She was born July 11, 1907 in northeast Minnesota. She moved to Columbia Heights when she was 8 years old and has lived all over the country.

She now resides in Chandler Place, a community home in St. Anthony, a mere three miles from where she lived as a child. She is known around the home as “the supercentenarian,” and the woman who routinely wins at bingo and cribbage.

When told that she is 111 years old this year, she chuckled.

“Wow, I’m old!” she said.

According to the Gerontology Research Group, which tracks supercentenarians, the world’s oldest living person is Chiyo Miyako, of Japan, who is 117. The U.S.-based group validates supercentenarians and keeps a list on its website of the oldest living people in the world, the majority of whom are women and Japanese.

Kleine has lived an independent life: she was married twice, but she outlived both her husbands, and she has no children. A seamstress by trade, she insisted on mending her own clothes, even on her 100th birthday.

“She wanted to do it right,” her great-niece, Joanie Bixler-Anderson, explained. “She continued to drive until she was 99 when she said her car gave out before she did.”
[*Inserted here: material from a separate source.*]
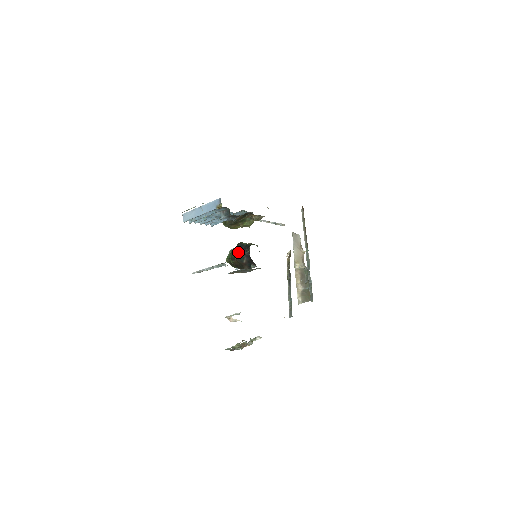
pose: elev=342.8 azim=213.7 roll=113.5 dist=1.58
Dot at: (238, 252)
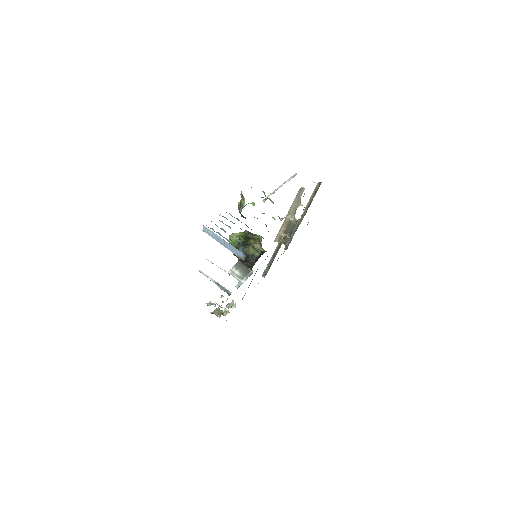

Indeed, Kleine is in superb shape for a supercentenarian — though she can only hear out of her right ear and her memory is not what it used to be — her mind is still sharp and her wit sharper.

“The old forgetter is working overtime,” she joked.

Kleine was asked by just about everyone what the secret to longevity was. She replied that she takes each day as it comes and that she does not smoke, drink or dance.

“I didn’t dance,” she said. “Well, maybe I danced once or twice.”

“And what are we doing on Friday?” Bixler-Anderson asked her. “What do we always do on your birthday? Where do we go?”

Kleine’s eyes squinted behind her glasses for a moment, but when the answer came, they lit up.

“Red Lobster!” she exclaimed, as her great-niece and nephew nodded and laughed. “Red Lobster. I love lobster.”

Even at 111 years old, joy still came readily to Kleine’s face. And when she and Bixler-Anderson sang their favorite song together, cheek to cheek, that joy filled the room.

“I don’t know why I love you like I do. I don’t know why, I just do.”